= Ronald M. Berkman =

American academic administrator

Ronald M. Berkman (born April 17, 1947) was the president of Cleveland State University (CSU), a position he assumed July 1, 2009. Berkman has been a peripatetic academic, working at Princeton's Woodrow Wilson School, the University of California, Berkeley, Brooklyn College, New York University, and the University of Puerto Rico.

==Education==
He started college as a part-time student at William Paterson College while working to support his mother. He supported himself in college by driving a beer truck and by working in a liquor store and a gypsum factory. He eventually became a full-time student and majored in urban sociology. He received his Ph.D. from Princeton University in 1977.

==Florida International University==
Berkman was a dean at Baruch College and dean of urban affairs for the City University of New York. In 1990, Berkman was the director of the Urban Summit.

Berkman was Provost and Executive Vice President and Chief Operating Officer at Florida International University in Miami, where he was in the C-suite from 1997 through 2007. Berkman began his time at FIU as dean of the College of Urban and Public Affairs. He was later Executive Dean over the Nursing, Health Sciences, Public Health, Social Work, and some other programs. He was also involved with FIU working to open colleges of Law and Medicine. He has also served as Executive Dean of the College of Health and Urban Affairs at FIU.

==Cleveland State University==
It became known on April 24, 2009, that Berkman would be the new president at Cleveland State University. He was voted unanimously as the new president of Cleveland State University on April 26, 2009. He assumed his position there on July 1, 2009. As of 2009 Berkman's initial base salary was $400,000 a year, which is more than all but two public university presidents in Ohio. He was the subject of controversy when it was learned that CSU, a publicly funded university, would be paying up to $85,000 towards Berkman's home.
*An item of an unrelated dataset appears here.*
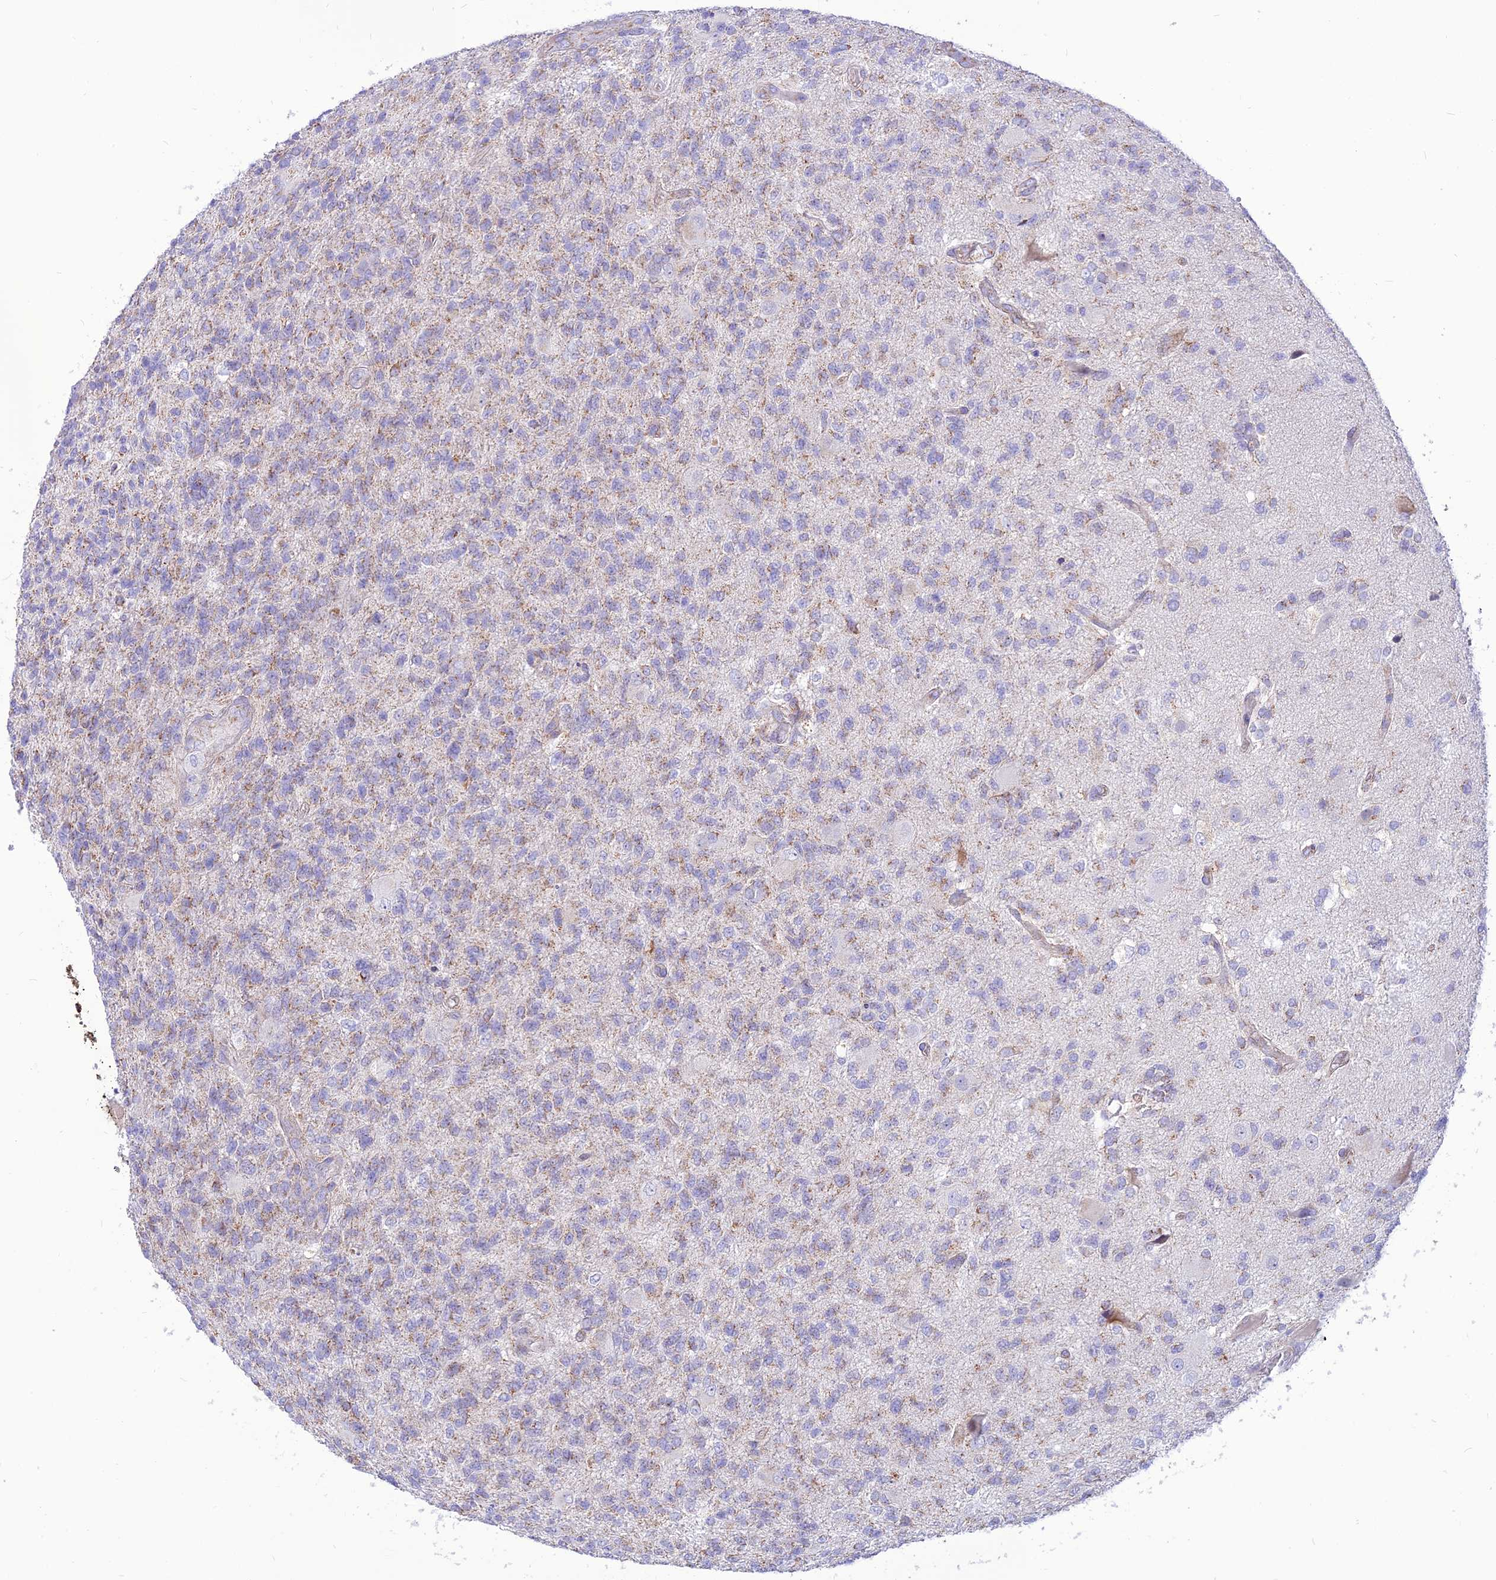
{"staining": {"intensity": "weak", "quantity": "<25%", "location": "cytoplasmic/membranous"}, "tissue": "glioma", "cell_type": "Tumor cells", "image_type": "cancer", "snomed": [{"axis": "morphology", "description": "Glioma, malignant, High grade"}, {"axis": "topography", "description": "Brain"}], "caption": "Protein analysis of high-grade glioma (malignant) reveals no significant staining in tumor cells.", "gene": "ECI1", "patient": {"sex": "male", "age": 56}}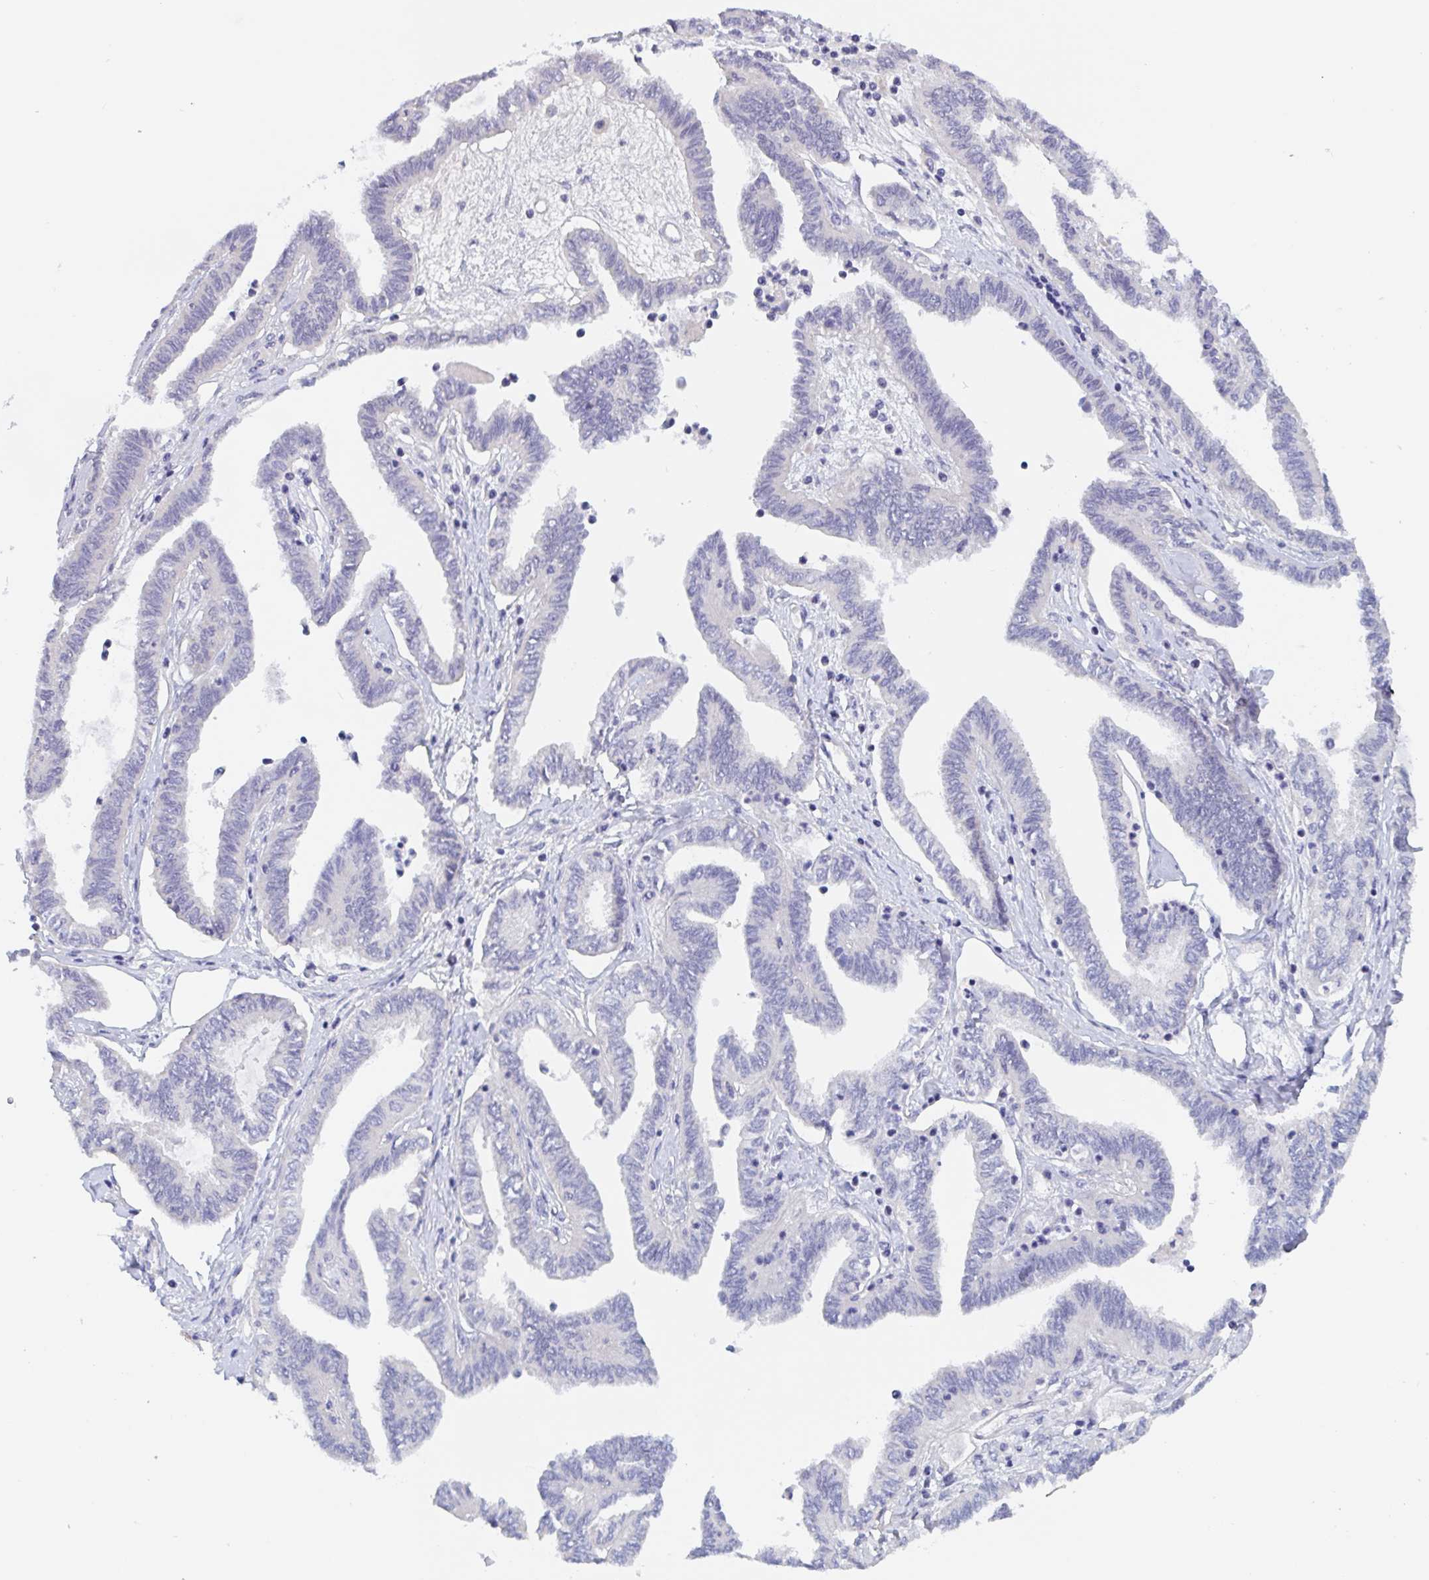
{"staining": {"intensity": "negative", "quantity": "none", "location": "none"}, "tissue": "ovarian cancer", "cell_type": "Tumor cells", "image_type": "cancer", "snomed": [{"axis": "morphology", "description": "Carcinoma, endometroid"}, {"axis": "topography", "description": "Ovary"}], "caption": "Immunohistochemistry micrograph of neoplastic tissue: ovarian cancer stained with DAB shows no significant protein expression in tumor cells.", "gene": "SERPINB13", "patient": {"sex": "female", "age": 70}}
In January 2013 he signed a contract extension through 2017. In April 2013 the Cleveland State Faculty Senate voted 31-11 for a vote of no confidence in Berkman over the transition of CSU from a four credit hour per class university to a three credit hour per class university.

In October 2017, Berkman was criticized for failing to condemn homophobic flyers on campus. Below was his first issued statement that was highly criticized:

At Cleveland State University, our foremost priority is maintaining a welcoming environment that provides opportunities for learning, expression and discourse.

CSU remains fully committed to a campus community that respects all individuals, regardless of age, race, color, religion, national origin, sexual orientation and other historical bases for discrimination.

CSU also is committed to upholding the First Amendment, even with regard to controversial issues where opinion is divided. We will continue to protect free speech to ensure all voices may be heard and to promote a civil discourse where educational growth is the desired result.

Be assured that a spirit of inclusiveness will always be central to the very identity of our University.
— Ronald Berkman

==Books Written==
- Opening the Gates: The Rise of the Prisoner's Movement (Lexington: Lexington Books, 1979), ISBN 0-669-02828-2.
- Politics in the Media Age (New York: McGraw Hill Book Company, 1986), ISBN 0070048827.

==Personal life==
He was born on April 17, 1947, to Sidney and Hannah Berkman. When Berkman was 19 years old, his father Sidney Berkman died from complications from cancer. Berkman currently is married to Patsy Bilbao-Berkman. They are the parents of four children. At the time of his appointment to be president of CSU, his wife was a recruiter for the University of New Mexico, but operating primarily in Florida. He became the first Cleveland State University president to live outside Shaker Heights, Ohio.

He has also written an article for The Huffington Post.